Required action> Return each line of the records below verbatim, omitting only the bracketed picture placeholders.

Source information>
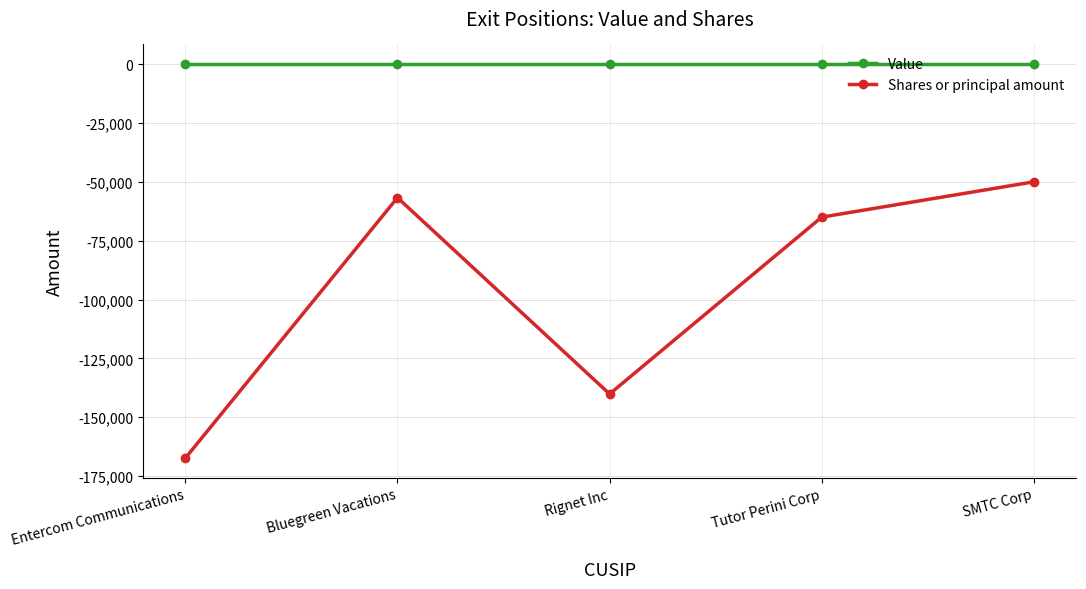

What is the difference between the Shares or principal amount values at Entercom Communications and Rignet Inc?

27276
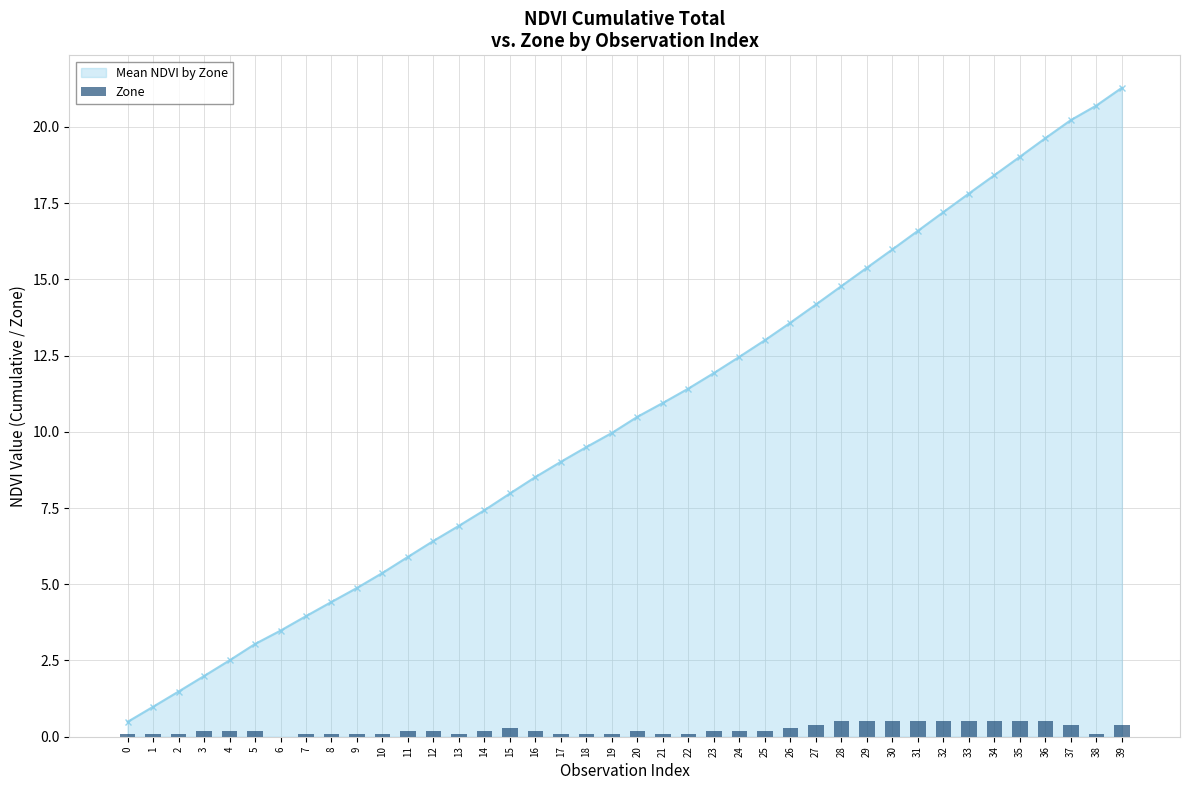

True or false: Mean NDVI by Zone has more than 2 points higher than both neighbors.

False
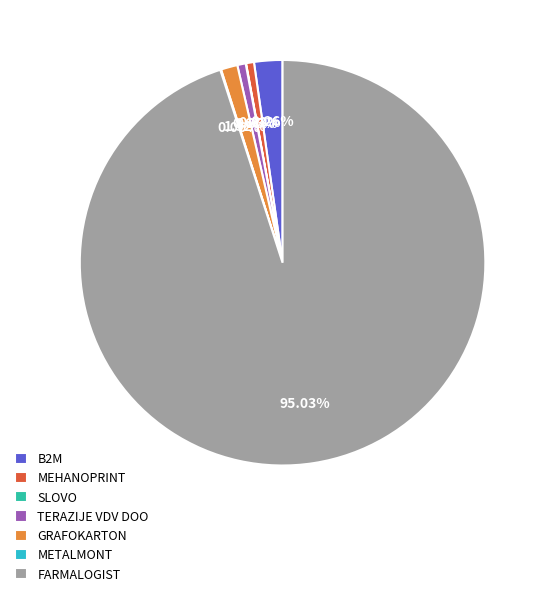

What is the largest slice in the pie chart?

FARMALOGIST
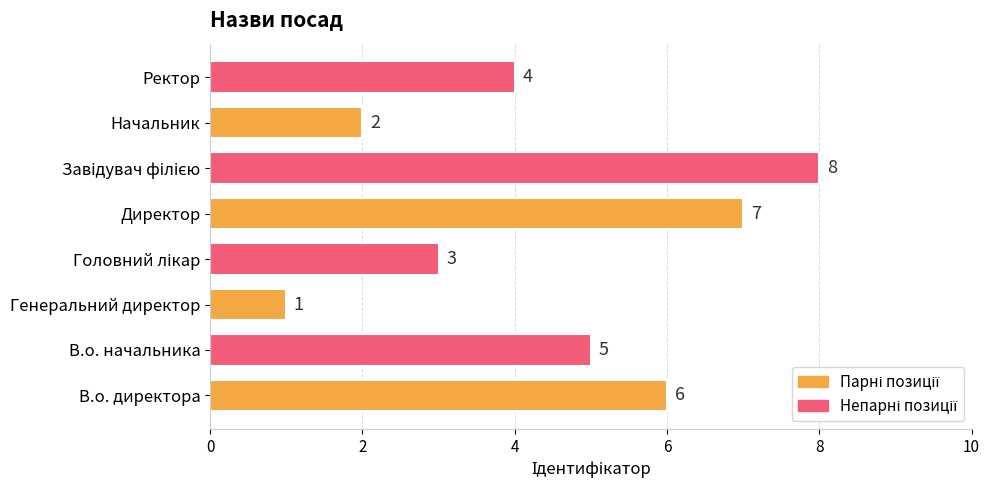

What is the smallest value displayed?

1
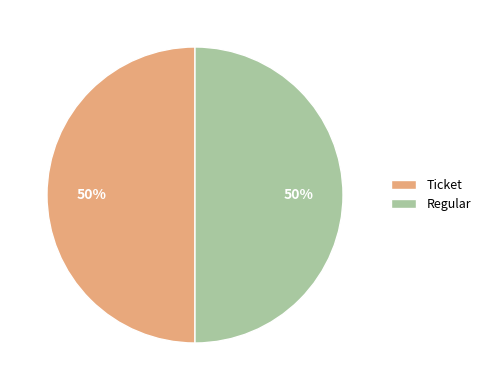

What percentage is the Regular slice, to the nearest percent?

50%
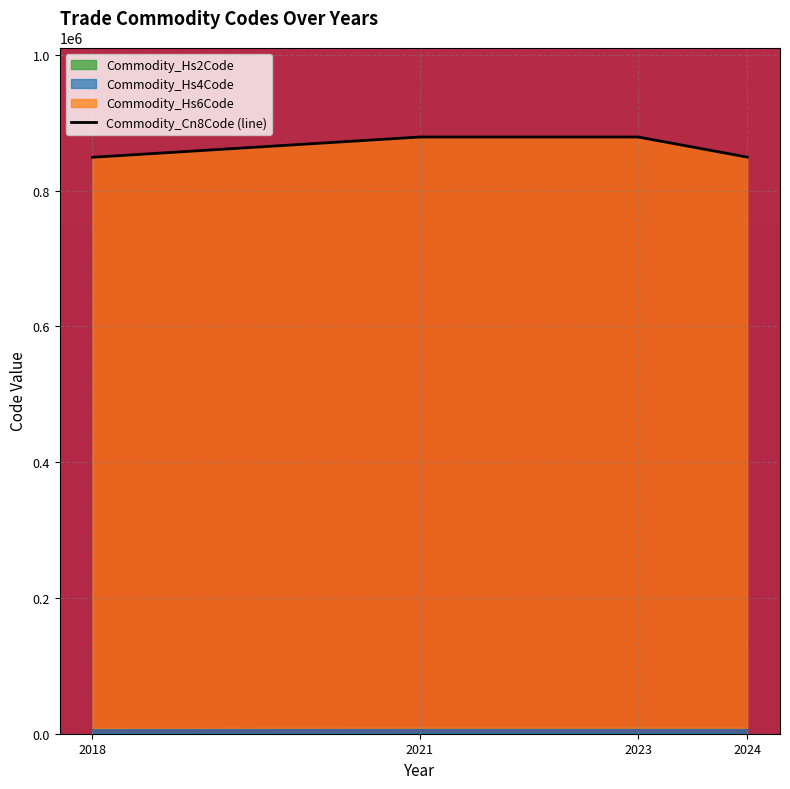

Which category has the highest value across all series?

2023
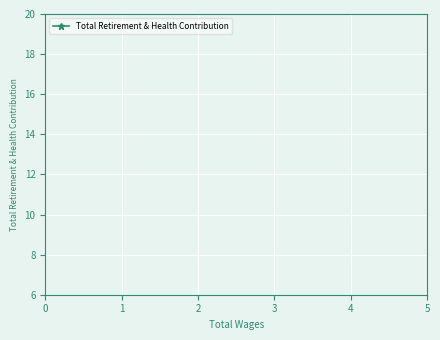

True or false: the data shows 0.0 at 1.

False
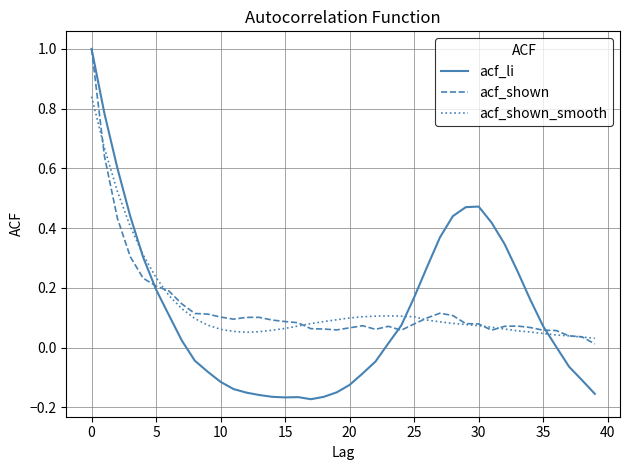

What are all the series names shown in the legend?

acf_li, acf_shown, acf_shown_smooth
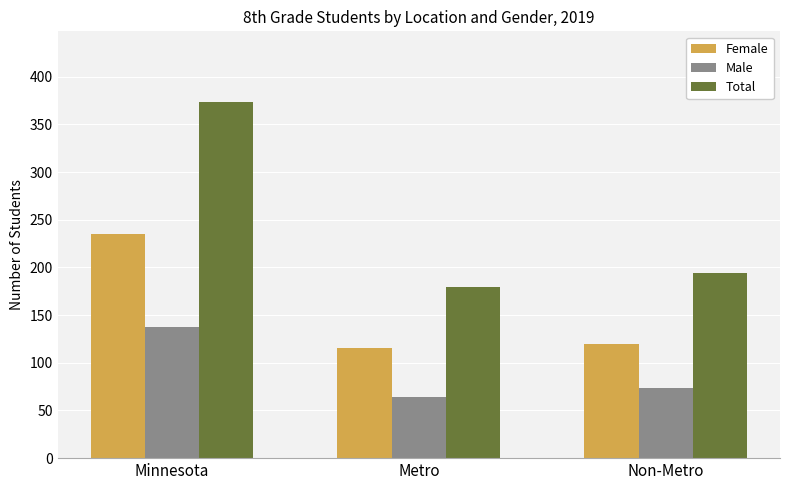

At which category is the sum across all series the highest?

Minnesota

Task response>
What is the difference between the Shares or principal amount values at Entercom Communications and Rignet Inc?

27276

True or false: Mean NDVI by Zone has more than 2 points higher than both neighbors.

False

What is the largest slice in the pie chart?

FARMALOGIST

What is the smallest value displayed?

1

What percentage is the Regular slice, to the nearest percent?

50%

Which category has the highest value across all series?

2023

True or false: the data shows 0.0 at 1.

False

What are all the series names shown in the legend?

acf_li, acf_shown, acf_shown_smooth

At which category is the sum across all series the highest?

Minnesota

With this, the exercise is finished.